┌─ Records shown

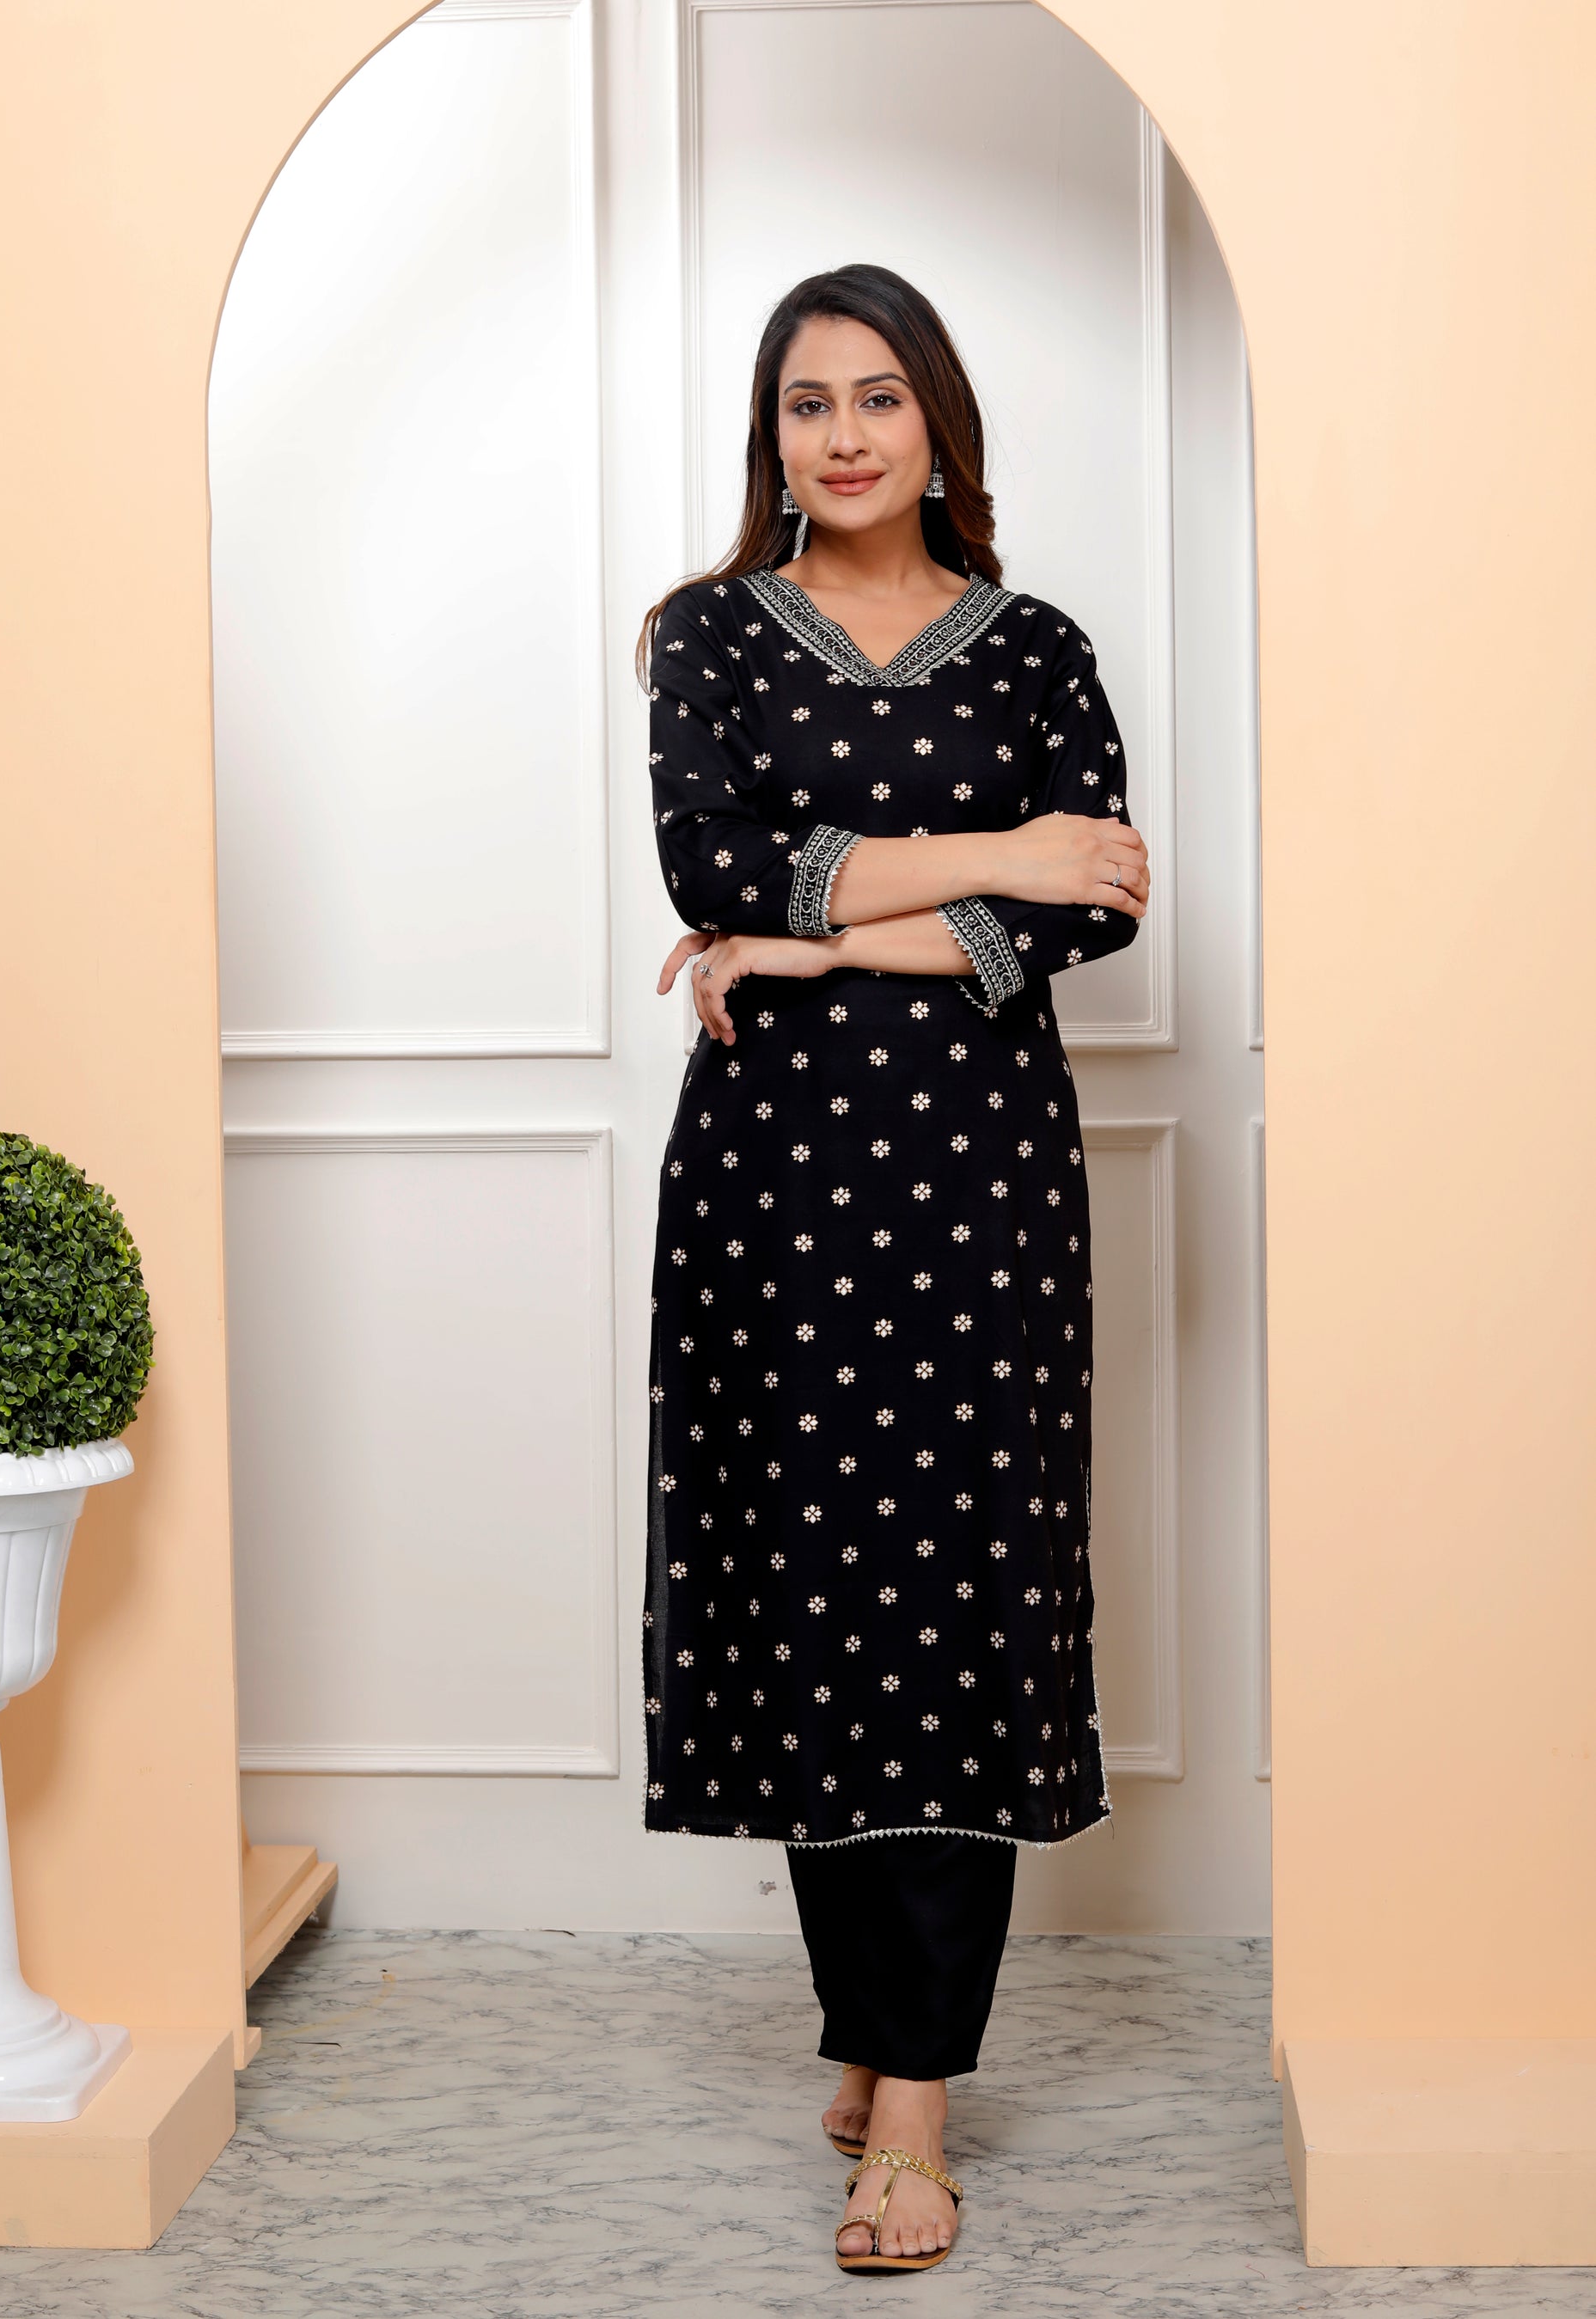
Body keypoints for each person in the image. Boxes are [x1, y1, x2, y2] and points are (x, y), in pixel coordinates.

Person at [638, 263, 1150, 2276]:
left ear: (937, 421)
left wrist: (820, 934)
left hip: (978, 1183)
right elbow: (711, 864)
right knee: (805, 1588)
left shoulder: (1037, 647)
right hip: (772, 1182)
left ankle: (915, 2101)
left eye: (876, 397)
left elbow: (1098, 897)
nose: (841, 435)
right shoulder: (706, 634)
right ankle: (871, 2017)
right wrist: (995, 847)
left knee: (948, 1592)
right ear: (769, 440)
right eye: (805, 404)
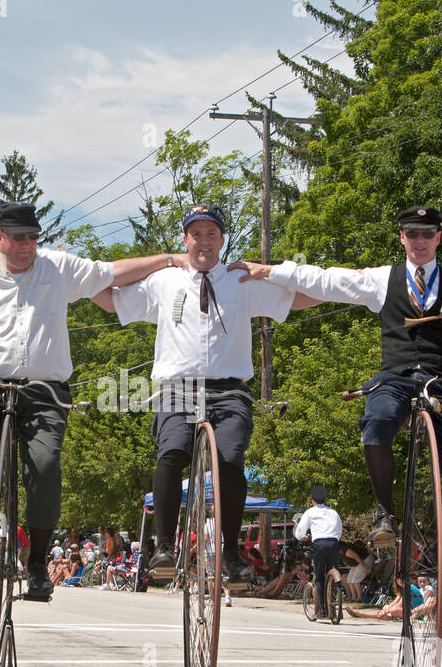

└─

Give back the whole listing exactly; no pictures.

**Solution for this exercise:**
Body keypoints for each person in the image. Boxes are [x1, y1, x2, y2] and points are (x, y), in pixel coordinates.

Person at [638, 263, 1150, 2276]:
left ear: (937, 421)
left wrist: (820, 934)
left hip: (978, 1183)
right elbow: (711, 864)
right knee: (805, 1588)
left shoulder: (1037, 647)
right hip: (772, 1182)
left ankle: (915, 2101)
left eye: (876, 397)
left elbow: (1098, 897)
nose: (841, 435)
right shoulder: (706, 634)
right ankle: (871, 2017)
right wrist: (995, 847)
left knee: (948, 1592)
right ear: (769, 440)
right eye: (805, 404)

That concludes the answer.